Which is a big change for the better for the entire profession, says Meeks. "All of medicine has changed a little bit," he says. "Understanding that working long hours should be tempered is a real positive thing for men and women."
Women doctors also are changing medicine in ways patients don't immediately see. Case in point: In one notable study by Harvard Business School, younger physicians who took extra time to work with teams of colleagues in learning a new method of cardiac surgery mastered the process much faster than their older, more experienced counterparts, who preferred to give orders rather than collaborate.
That accelerated learning was true for everyone, regardless of gender, but for women, the personal approach necessary for teamwork just comes more naturally. "Most people would say that a stereotype of women would be that they take the time to listen, validate what they hear, and make sure there is agreement and understanding of what was recommended," says the AMWA's Epstein. "That's good medical practice. The best doctors do that."
Meanwhile, the growing legions of women doctors have pushed a long-overdue refocusing of medical research, says Dr. Nanette Wenger, a nationally prominent cardiologist and professor at Emory University School of Medicine. "There was so much emphasis on the health of men in this country, that in some respects women's health was neglected," says Wenger, a 1954 graduate of Harvard Medical School. "Women in medicine are becoming the advocates for getting this information."
They're also becoming advocates in the political arena, which could be the acid test of Venus' influence on medicine.
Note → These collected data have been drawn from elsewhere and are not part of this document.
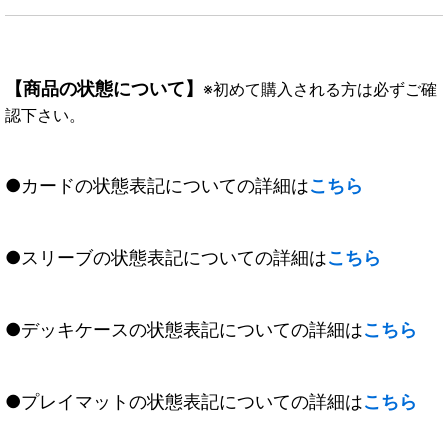
【商品の状態について】
※初めて購入される方は必ずご確
認下さい。
●カードの状態表記についての詳細は
こちら
●スリーブの状態表記についての詳細は
こちら
●デッキケースの状態表記についての詳細は
こちら
●プレイマットの状態表記についての詳細は
こちら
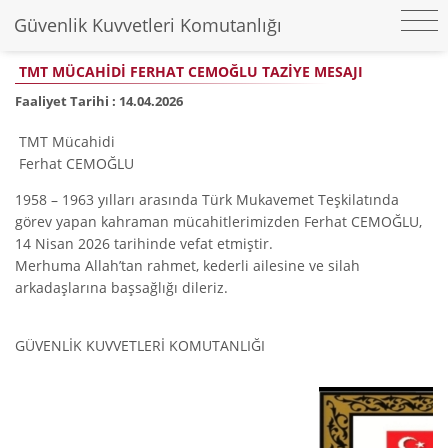
Güvenlik Kuvvetleri Komutanlığı
TMT MÜCAHİDİ FERHAT CEMOĞLU TAZİYE MESAJI
Faaliyet Tarihi :
14.04.2026
TMT Mücahidi
Ferhat CEMOĞLU
1958 – 1963 yılları arasında Türk Mukavemet Teşkilatında
görev yapan kahraman mücahitlerimizden Ferhat CEMOĞLU,
14 Nisan 2026 tarihinde vefat etmiştir.
Merhuma Allah’tan rahmet, kederli ailesine ve silah
arkadaşlarına başsağlığı dileriz.
GÜVENLİK KUVVETLERİ
KOMUTANLIĞI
The American Medical Association - historically dominated by older, white, male physicians - has long opposed healthcare reform that would create a single source of health coverage for all Americans, under a government-financed model similar to Medicare. But Epstein says that a recent survey of her AMWA members - women doctors - shows their growing warmth for single-payer reform.
If women doctors could push such sweeping change in healthcare, then their power would go far beyond the one-on-one influence they now have on their patients and colleagues. But if more male doctors simply follow women physicians' example of a collaborative, patient-oriented approach to their jobs - as well as spend more time with their families and sleeping, and less in the O.R. - then we might all be better off.